Adele lifted a brow and looked up at him. “Uh-huh. Try again.”

“I knew you’d hop into your car and peel out on my driveway.”

He was right.

“And I don’t think it’s right that I have to suffer through this party by myself.”

“Isn’t that part of your job as a parent?”

“To suffer?” He nodded as they walked past the heaters in the courtyard. “Yeah, but what no one told me was that cleanin’ stinky drawers was goin’ to be the easy part.”

“You cleaned stinky drawers?”

“When I was home.” They stopped beside the grill, and Zach introduced her to Cindy Anne Baker. Next she met the guy in the cap, Joe Brunner, defensive coach for the Cedar Creek Cougars. “And you already met Genevieve,” Zach said as he grabbed the tray of burgers and dogs and lifted the huge barbecue lid.

Genevieve hardly acknowledged Adele with a breezy “Yes” before she turned her attention to Zach, and asked, “What can I do to help you?”

“Nothin,’” he answered as he picked up a spatula and placed patties on the grill. “You just relax.”

“Oh, you know I have to feel like I’m doing something useful.” Genevieve picked up a glass of Merlot and took a drink. She moved closer to Zach and spoke low so no one else could hear her.

“Which daughter is yours?” Cindy Anne asked Adele.

“It’s my niece, and she’s one of the new girls, Kendra.”

Cindy Anne looked like one of those stocky women who’d been a gymnast in a former life. Short, compact, perky. Hair cut into a blond wedge. “Do you have children?”

Through the white smoke rising up around Zach’s head, Adele caught his gaze and looked away. “No.”

“Married?” Cindy Ann asked.

“I came close once,” she fudged, and she figured if Dwayne hadn’t gone insane because of the curse, she might have married him.

“Boyfriend?”

She shook her head. “My pregnant sister is in the hospital with preeclampsia. I’m taking care of her and Kendra, so at the moment I only have time for my family.”

“Did you go to Cedar Creek High?” Joe asked as he looked straight at Adele.

“Yes.”

“We were in the same art class. I graduated a year after you.”
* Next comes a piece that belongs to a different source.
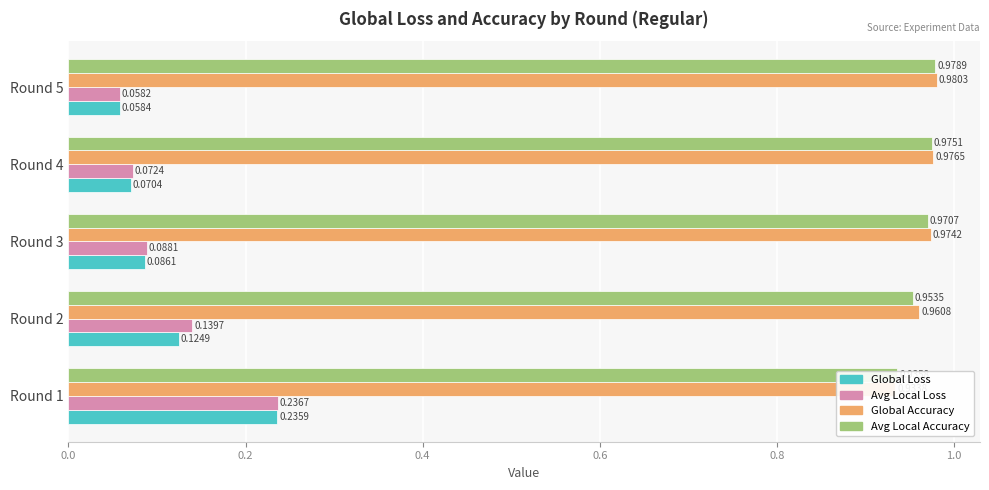

Reading left to right, extract all data points from this chart.

Global Loss: 0.2	0.1	0.1	0.1	0.1
Avg Local Loss: 0.2	0.1	0.1	0.1	0.1
Global Accuracy: 0.9	1.0	1.0	1.0	1.0
Avg Local Accuracy: 0.9	1.0	1.0	1.0	1.0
That finally got Genevieve’s attention. “You went to Cedar Creek?”

“Yep,” Adele answered, and told her the year she’d graduated.
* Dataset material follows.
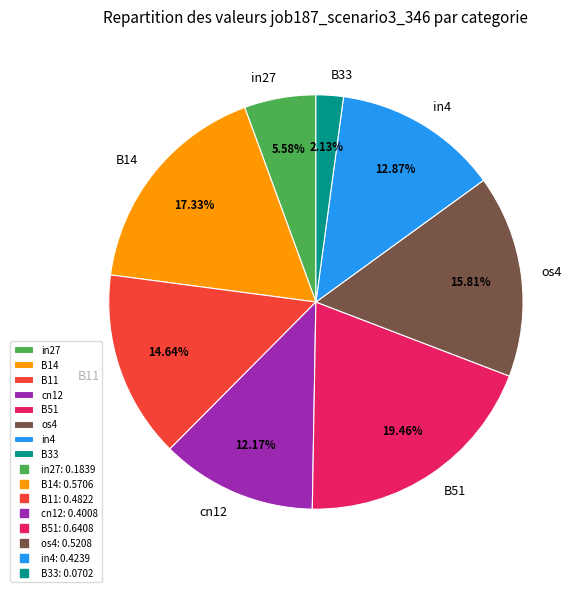

Is it true that in27 is 6% of the pie?

True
Genevieve studied her face. “Oh. I remember you now.” She turned to Zach. “Did you get an invitation to the Night of a Million Stars benefit?”

“Yes.”

“You’re going, aren’t you? I know it will be painful without Devon. We still miss her horribly, of course.”

Zach placed hot dogs next to the patties, then set the tray down.

“We were best friends since our very first Little Miss Sparkle Pageant. We were close as sisters. Devon was just one of those special people, and the Junior League just isn’t the same without her.”